Üçüncü oturumda ilk sözü, Tuzla Serbet Bölge’de devam eden İsmaco direnişinden Fikriye Akgül aldı... Akgül, serbest bölgede çalışırken yaşadıkları zorluklardan sözederek başladı konuşmasına. Giriş çıkış saatlerinin işçilerin birbirlerini göremeyecekleri şekilde ayarlandığını belirten Akgül, yemeğe ve çay molasına koşarak gidip geldiklerini, yemekte iş arkadaşlarıyla görüşemediklerini, birinin işe gelip gelmediğini bile telefonla arayarak anlayabildiklerini sözlerine ekledi. İsmaco’da dünyanın ikinci büyük markası Ermenegildo-Zegna’ya gömlek diktiklerini, dünyanın her yerinde sendikalı olduklarını, sendikasız işçi çaıştırmayacağına dair sözleşmelere imza atan bir firma olduğunu hatırlattı. Sendikalı olduklarında sorgu odalarına alındıklarını, önce kadınları sorgulamaya başladıklarını, ve sendikalılardan kurtulmak için önce kadınları işten attıklarını belirtti.
Öznur Fazlıoğlu ise İsmaco’dan nasıl atıldığını anlatarak başladı. Aralık ayında öğle yemeklerini yemeden kadın şeflerinin yanlarına gelerek “toparlanın hemen yukarı çıkın” diyerek avukatlarıyla görüştürdüklerini, “yetersizlik” nedeniyle işten atıldıklarının bildirildiğini söyleyerek şöyle devam etti: “İki üç kişiyi işten attıktan sonra “Sendikalıyız, üye olduk” dediğimizde birdenbire atmaları durdurdular. Avukat “bunlar örgütlenmiş, diğerlerini de çıkartırsanız yapacakları belli” dedi. Hemen sendikamız Deri-İş’e gittik ve direnişimizi başlattık. Üç gün boyunca serbest bölgeye girdik. Sonra patronların talimatıyla bize yasak geldi, 2012’nin sonuna kadar olan giriş kartlarımız iptal ettirildi. Yılbaşından sonra çadırımızı kurduk, mücadeleye başladık.”
Üçüncü olarak DHL direnişinden Aysel Şimşek,söz aldı. İlk işinde, eşiyle birlikte çalıştığı halde, sanki birlikte eve dönmemiş gibi kendisinin mutfağa, eşinin de salona yöneldiğini söyleyen Aysel Şimşek, salonda gülüşmelere sebep oldu.
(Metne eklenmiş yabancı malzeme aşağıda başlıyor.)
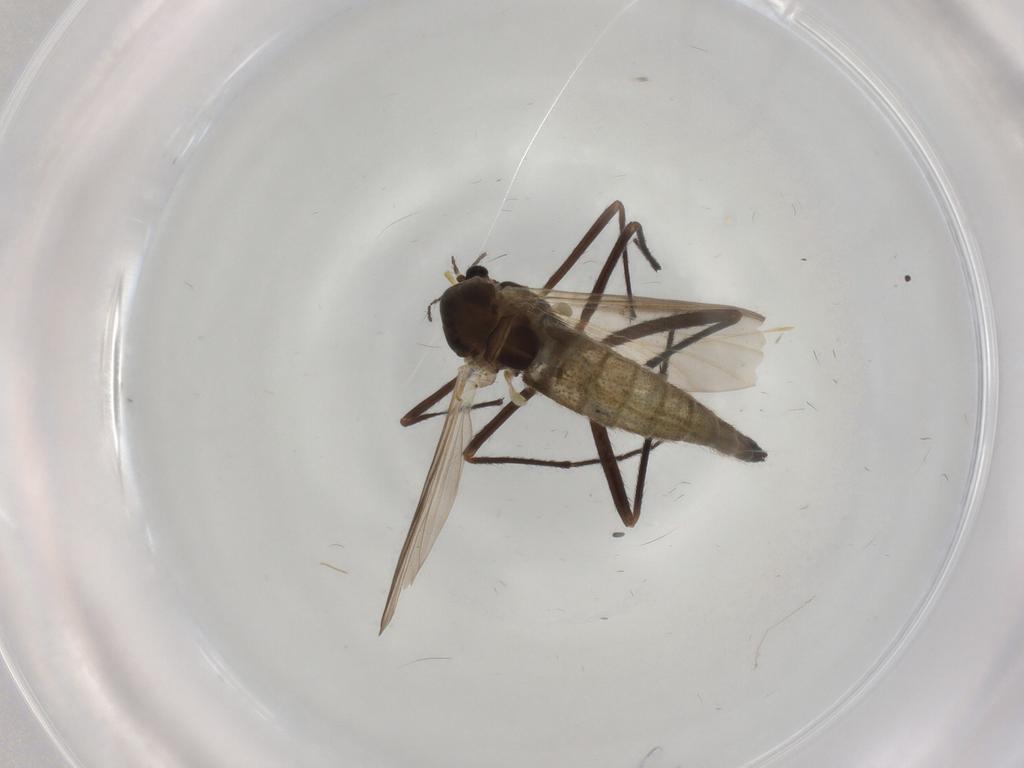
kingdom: Animalia
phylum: Arthropoda
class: Insecta
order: Diptera
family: Chironomidae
Çoğumuza tanıdık gelen bu durumu Aysel Şimşek “sanki ahtapot gibiydim, bir yandan yemek, bir yandan çamaşır, bulaşık, bir yandan ev temizliği, vaktin nasıl geçtiğini anlayamazdım” sözleriyle dile getirdi. Şu anki işinden ise kovulduğunu, ama bundan pişman olmadığını, yine olsaydı yine direneceğini belirten Şimşek, “İşyerinde kilolarca ağırlıkta kutuları taşıyorduk, çoğumuz kadındık, işimiz dörtte bitse bile altıda paydos edinceye kadar, kalan sürede kadın olduğumuz için temizlik yaptırıyorlardı” diyerek işverenin cinsiyetçi tutumlarına değindi. Şimşek daha sonra “Durumumuzun daha iyiye gitmesi için sendikalı olmaya karar verdik. Üyeliklerimiz başladı, işverenin kulağına çabuk gidince, 2012’nin altıncı ayında haksız ve saçmasapan gerekçelerle işten çıkartılmaya başladık.” sözleriyle direniş sürecinin başlangıcını anlattı.
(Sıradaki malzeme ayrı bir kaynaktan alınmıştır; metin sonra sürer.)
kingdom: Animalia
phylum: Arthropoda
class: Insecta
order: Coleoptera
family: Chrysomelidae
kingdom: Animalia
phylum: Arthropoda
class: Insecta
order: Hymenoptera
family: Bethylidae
Bölümün son konuşmacısı İTÜ Asistan direnişinden Sema Alaçam idi. İstanbul Teknik Üniversitesi’nde altı yıldır araştırma görevlisi olarak çalıştığını belirten Alaçam, “Geçtiğimiz Ağustos ayında birden artık çalışan olmadığımız söylendi, lisansüstü öğrenciliğimiz bittiği için istihdam edilmeyeceğimiz belirtildi. Doktora ve yüksek lisanslarını tamamlayanların herhangi bir hukuki dayanak olmadan atılmaları talimatı rektörlük tarafından gönderildi. Bölüm bölüm dolaşarak, sendikalı, sendikasız arkadaşlarla görüştük.” diyerek atılma sürecinde yaşadıklarını ve direnişe başlama sürecini anlattı.
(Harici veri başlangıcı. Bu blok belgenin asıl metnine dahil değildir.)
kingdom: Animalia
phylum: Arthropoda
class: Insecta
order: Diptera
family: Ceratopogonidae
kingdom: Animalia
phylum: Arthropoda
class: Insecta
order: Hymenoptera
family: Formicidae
Oturumda, son olarak İTO-Teknopark direnişinden çalıştaya katılamayan ancak bir mektup gönderen Burçin Kuz’un mektubunu TMMOB’den Selma Eroğlu Okudu. Burçin Kuz sunumunda Teknopark direnişinde tek kadın mimar olarak neler yaşadığını anlatıyordu.
Çalıştayın sonunda, MARE Kadın Sesleri Topluluğu’nun şarkıları eşliğinde yorgunluk atan kadınlar, başka çalışmalarda bir araya gelme dilekleriyle salondan ayrıldılar.